Dos imprescindibles

  • Santa Sofía. Este monumento es uno de los rincones más visitados de Estambul ya que se ha convertido en todo un símbolo para la ciudad. Es conocida entre la población turca como ‘Ayasofya’ y cuenta con más de 15 siglos de antigüedad. Fue levantada durante el Imperio Bizantino, aunque a lo largo de la historia se ha visto modificada por los pueblos que conquistaban la ciudad como los otomanos, que también dejaron su huella en la espectacular construcción. Se encuentra en la Plaza Sultanahmet y abre todos los días, excepto los lunes, entre las 9 y las 17 o 19 horas, dependiendo de la época del año que se visite. El precio de entrada es de 25 liras turcas que equivale a 8 euros por persona.

Monumento de Santa Sofía

  • Mezquita Azul. La otra joya principal de Estambul es su famosa Mezquita Azul, una enorme construcción levantada a principios del siglo XVII y que se ha convertido en la mezquita más grande de la ciudad y una de las más importantes del país. Los seis minaretes que coronan el templo religioso, crearon polémica en su día por tener el mismo número que los de la Meca, por lo que en éste último se tuvo que construir un séptimo minarete. A diferencia de Santa Sofía, el acceso al interior es totalmente gratuito y en el recorrido se pueden admirar los miles de azulejos de color azul que dan vida al nombre del monumento. Las mujeres que entren deberán llevar los hombros y cabeza tapada, y si no lleváis nada en vuestro viaje para ello, en la entrada os darán los ropajes necesarios. Permanece abierta todos los días entre las 9 y las 19 horas.

Mezquita Azul

Otros puntos de interés

  • Torre Gálata. Este hermoso edificio que da vida al patrimonio de Estambul es considerado una de las torres más antiguas del mundo, ya que fue construida a principios del siglo VI. En un primer momento se utilizó como faro y con el paso del tiempo y la influencia de diferentes pueblos, ha tenido diferentes usos. Aunque sus 60 metros de alto no la otorgan como la torre más alta, sorprende a los turistas su ancho diámetro así como el grosor de sus muros. Sin embargo, desde lo alto de la construcción se tienen las mejores vistas de la ciudad, por lo que merece la pena visitar su interior. Abre entre las 9 y las 20 horas y el precio de entrada es de 10 liras turcas, es decir, unos 3 euros.
  • Palacio Topkapi. Cuando Estambul fue la capital del Imperio Otomano se hicieron increíbles construcciones como el Palacio Topkapi. Hasta el siglo XIX, los sultanes que hubo a lo largo de la historia de Turquía gobernaron desde este imponente monumento. Aunque en su interior se pueden visitar diferentes zonas como el tesoro, la cocina o la sala de armas, el harén es uno de los lugares más turísticos; éste último era el lugar de residencia de los sultanes y sus cientos de mujeres. Excepto los martes, abre todos los días de la semana entre las 9 y las 17 horas, o hasta las 19 horas entre abril y octubre. Para acceder al interior del palacio hay que pagar una entrada de 25 liras y para el harén 15 liras, los equivalentes en euros son de 8 y 5 euros, respectivamente.

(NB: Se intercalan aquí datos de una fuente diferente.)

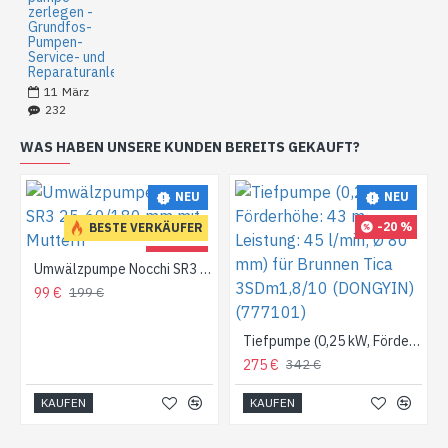
zerlegen -
Grundfos-
Pumpen-
Service- und
Reparaturanleitung
11
März
232
WAS HABEN UNSERE KUNDEN BEREITS GEKAUFT?
NEU
NEU
-20 %
BESTE VERKÄUFER
-50 %
Umwälzpumpe Nocchi SR3 25-60/180 mm mit Muttern
99 €
199 €
Tiefpumpe (0,25 kW, Förderhöhe: 43 m, Leistung: 45 l/min; Ø 80 mm) für Brunnen Tica 3SDm1,8/10 (DONGYIN) (777101)
275 €
342 €
KAUFEN
KAUFEN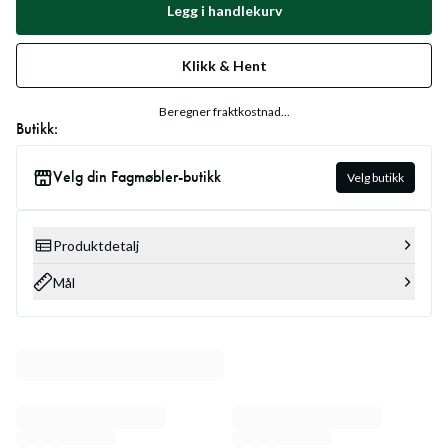
Legg i handlekurv
Klikk & Hent
Beregner fraktkostnad...
Butikk:
Velg din Fagmøbler-butikk
Velg butikk
Produktdetalj
Mål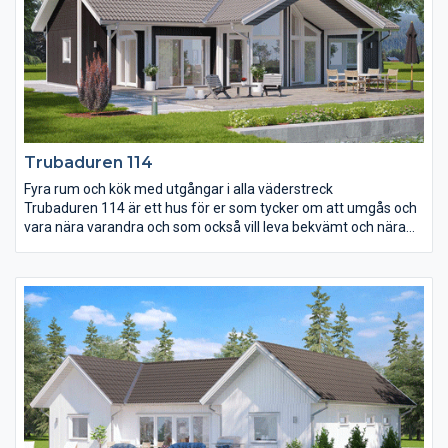
skjutdörrsgarderob som standard.
Trubaduren 114
Fyra rum och kök med utgångar i alla väderstreck
Trubaduren 114 är ett hus för er som tycker om att umgås och
vara nära varandra och som också vill leva bekvämt och nära
naturen. I Trubaduren 114 ligger de tre sovrummen centralt
placerade med vardagsrummet som den yttersta mitt- och
träffpunkten. Ryggåstaket, burspråket, de generösa fönstren
och de sex utgångsmöjligheterna i alla fyra väderstrecken får
huset att andas. Det utskjutande taket över uteplatsen utgör
ett bra väderskydd och mjukar upp övergången från inne till
ute.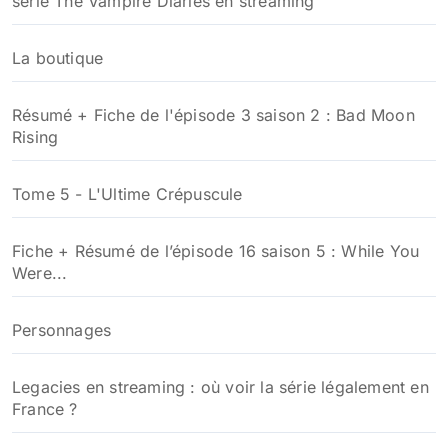
série The Vampire Diaries en streaming
La boutique
Résumé + Fiche de l'épisode 3 saison 2 : Bad Moon
Rising
Tome 5 - L'Ultime Crépuscule
Fiche + Résumé de l’épisode 16 saison 5 : While You
Were...
Personnages
Legacies en streaming : où voir la série légalement en
France ?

Entrada al Palacio Topkapi

  • Cisterna Basílica. Uno de los puntos de interés más sorprendentes de la población turca son las numerosas cisternas que hay repartidas en Estambul. Antiguamente se utilizaban para almacenar el agua en caso de sequía o especialmente si la ciudad se veía atacada. Hoy en día, la Cisterna Basílica no sólo es considerada como la más importante sino que es uno de los monumentos más visitados, conocido también como el ‘Palacio Sumergido’. Permanece abierta al público de miércoles a lunes entre las 9 y las 18,30 horas y el precio de entrada es de 10 liras, el equivalente a 3 euros.